Dias após ter comemorado 70 anos de existência, no final de abril, o Conselho Nacional de Desenvolvimento Científico e Tecnológico (CNPQ) anunciou que, por causa de cortes orçamentários impostos pelo governo, teve de fazer um corte drástico na concessão de bolsas de doutorado e pós-doutorado aprovadas com base em pareceres técnicos emitidos por seus comitês de assessoramento.
Vinculado ao Ministério da Ciência, Tecnologia e Inovações, o CNPQ é a principal agência de fomento à pesquisa do País. Ao lado da Coordenação de Aperfeiçoamento do Pessoal de Ensino Superior (Capes), órgão responsável pela fiscalização e avaliação do sistema de pós-graduação, o CNPQ também é um dos pilares do sistema nacional de ciência, tecnologia e inovação. Desde o início do governo Bolsonaro os dois órgãos vêm passando por graves dificuldades financeiras.
Das 3.080 propostas aprovadas nas diferentes áreas do conhecimento, e cujos beneficiários já haviam sido informados em 15 de março, o CNPQ só poderá financiar 396 – cerca de 13% do total. O critério de escolha privilegiou as propostas que receberam as maiores notas. As outras 2.684 propostas, que envolvem dez categorias de bolsas no Brasil e no exterior, não serão implementadas.
Com valor de R$ 2,2 mil mensais por um período de quatro anos, tempo que leva a formação de um doutor, e de R$ 4,1 mil mensais por um período de dois anos no caso de pósdoutorado, as bolsas do CNPQ são fundamentais para produção de ciência de ponta e ciência aplicada no Brasil. Os doutores em formação são oriundos, em sua grande maioria, das melhores universidades públicas do País.
A comunidade científica, que já fora surpreendida na segunda semana de abril com a indicação de uma desconhecida professora de direito de uma universidade particular para a presidência da Capes, classificou os cortes orçamentários impostos ao CNPQ pela equipe econômica do governo como mais uma etapa do irresponsável desmonte do sistema de ensino de ponta e de desenvolvimento científico brasileiro. “Este cenário só atesta, mais uma vez, a situação precária em que se encontra o financiamento à pesquisa no Brasil. Isso é particularmente mais grave quando se percebe que a ciência é uma parte essencial da solução para essa situação dramática que estamos vivendo”, afirma o físico Sylvio Canuto, pró-reitor de Pesquisa da USP.

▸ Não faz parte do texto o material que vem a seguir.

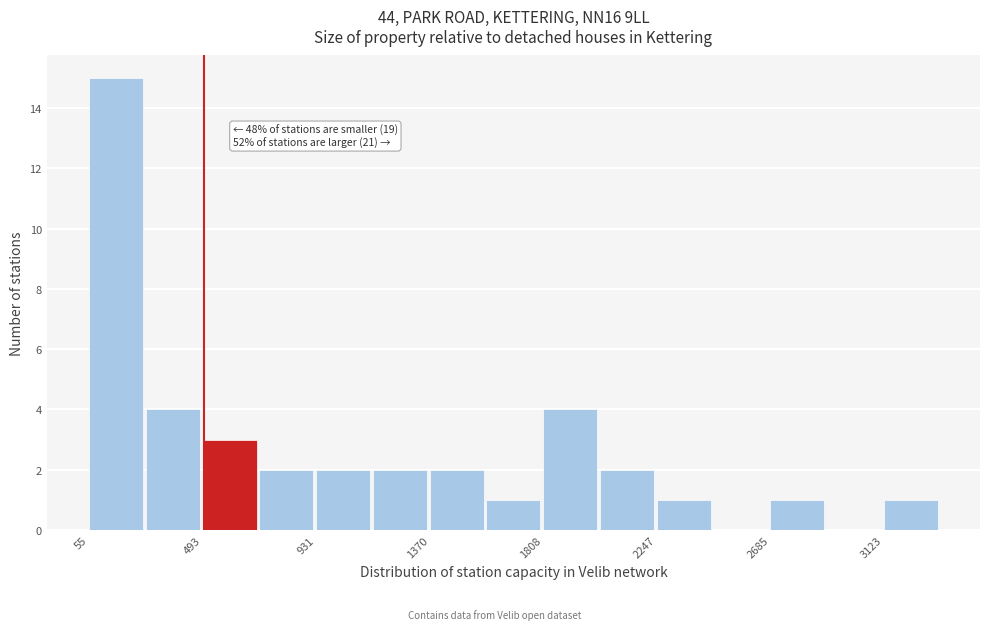

Over which range of the x-axis is the bar tallest?

50 to 250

A não concessão de 2.684 entre as 3.080 bolsas aprovadas pelo CNPQ frustrará os recém formados no ensino superior que optaram por seguir carreira científica, com base em bolsas de estudo. Contudo, esse é apenas um dos lados do problema. O outro lado é a ausência de recursos para financiar pesquisas em andamento sob responsabilidade de cientistas que foram formados com apoio financeiro de agências públicas de fomento, como o CNPQ. Sem condições de trabalho, é cada vez maior o número de jovens cientistas que estão deixando o País.
Essa fuga de cérebros revela o paradoxo do sistema brasileiro de qualificação acadêmica, produção cientifica e inovação tecnológica. Após ter financiado com recursos públicos a qualificação desses jovens cientistas, o governo não os retém, seja por causa de seu negacionismo científico, seja por não lhes assegurar condições de trabalho. Assim, os órgãos de fomento à pesquisa acabam financiando a formação de cientistas que são atraídos por outros países, o que é um contrassenso. “Vi a situação apertando no Brasil, aí apareceu uma oportunidade de ir para fora e não tive como recusar. Meu primeiro sentimento foi de tristeza, pois foi feito um investimento muito grande na minha formação. Justamente quando esse investimento começaria a dar frutos, tive de ir embora”, diz o físico Tárcius Ramos, cuja formação foi custeada por bolsas de estudo e que se mudou para a Bélgica um mês após defender seu doutorado na USP.